Please repeat each line from the one holding "Here is what" through the final line of the data, exactly as it stands, with no pictures.

*RECORDED DATA*
▬▬▬

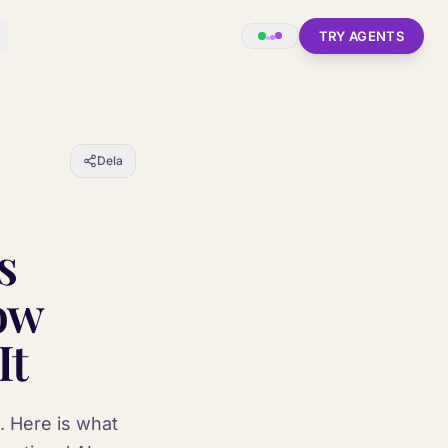
TRY AGENTS
Dela
s
ow
It
. Here is what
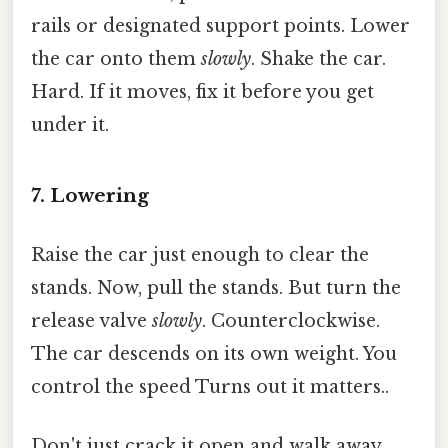
rails or designated support points. Lower
the car onto them
slowly
. Shake the car.
Hard. If it moves, fix it before you get
under it.
7. Lowering
Raise the car just enough to clear the
stands. Now, pull the stands. But turn the
release valve
slowly
. Counterclockwise.
The car descends on its own weight. You
control the speed Turns out it matters..
Don't just crack it open and walk away.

▬▬▬

*ANSWER BELOW*
. Here is what
rails or designated support points. Lower
the car onto them
slowly
. Shake the car.
Hard. If it moves, fix it before you get
under it.
7. Lowering
Raise the car just enough to clear the
stands. Now, pull the stands. But turn the
release valve
slowly
. Counterclockwise.
The car descends on its own weight. You
control the speed Turns out it matters..
Don't just crack it open and walk away.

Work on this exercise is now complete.